Task description: Turn the material below into a JSON list of strings with one string per line, skipping blank lines and leaving out the pictures.

----------

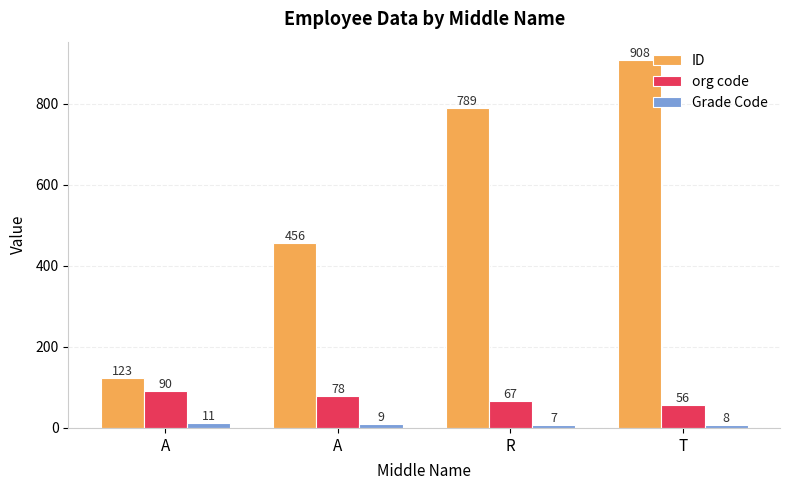

How many data points does each series have?

4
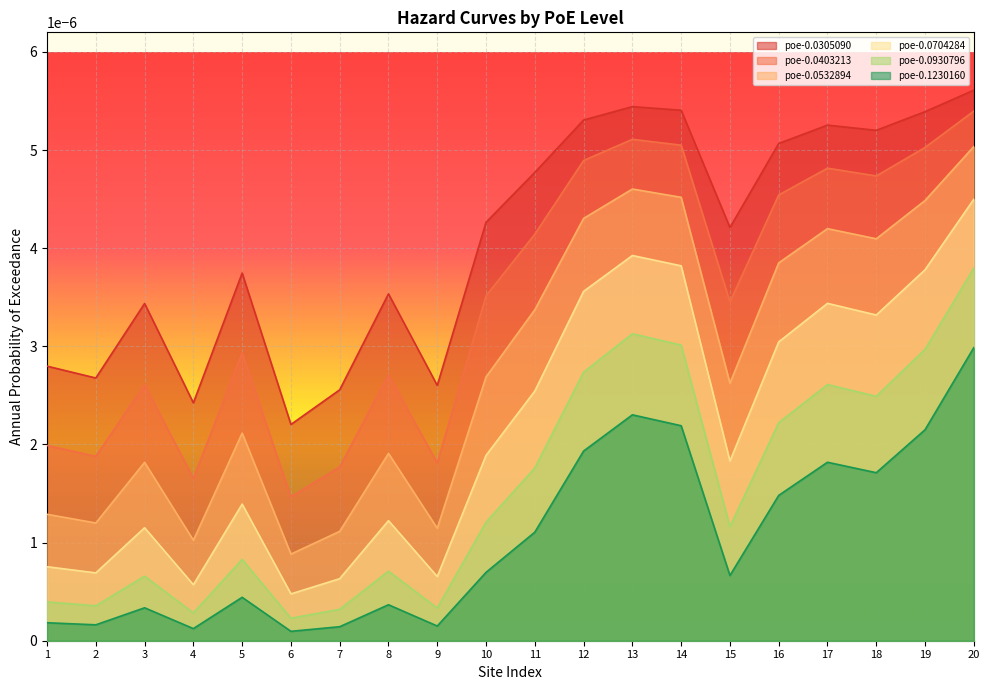

Which series has the widest spread of values?

poe-0.0532894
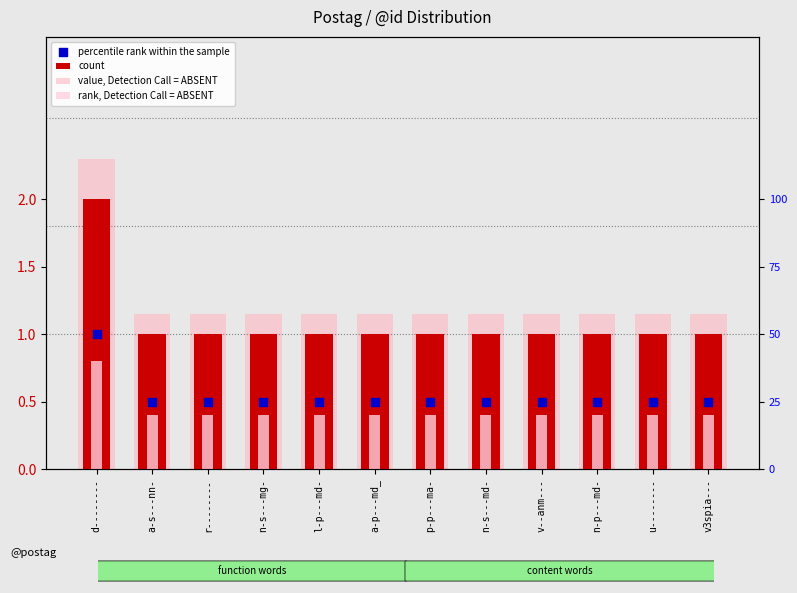

Which series has the largest total across all categories?

value, Detection Call = ABSENT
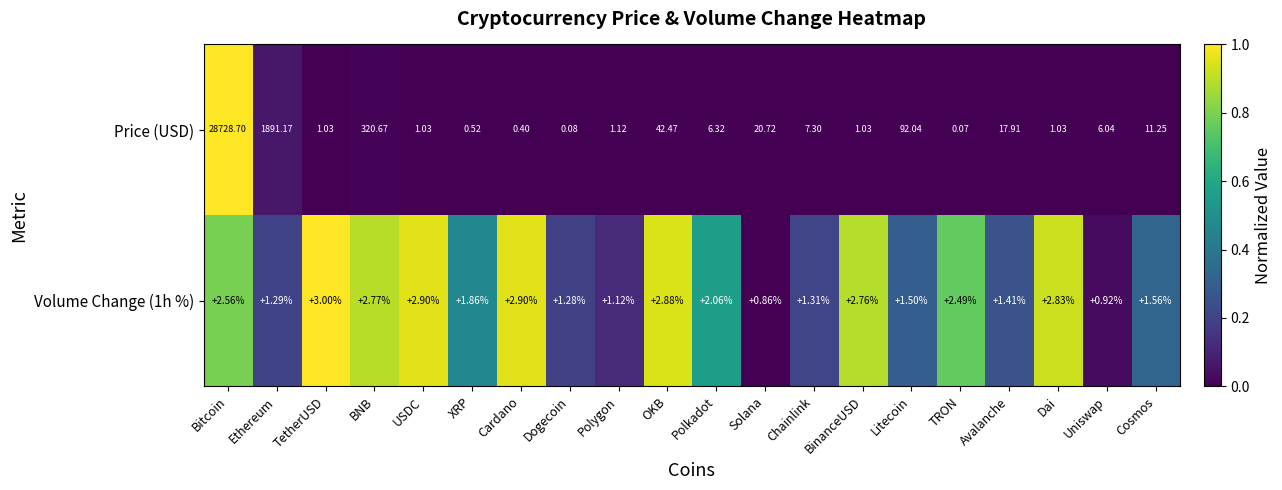

What is the average value of the Volume Change (1h %) series?

0.5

----------

Task result:
[
  "How many data points does each series have?",
  "4",
  "Which series has the widest spread of values?",
  "poe-0.0532894",
  "Which series has the largest total across all categories?",
  "value, Detection Call = ABSENT",
  "What is the average value of the Volume Change (1h %) series?",
  "0.5"
]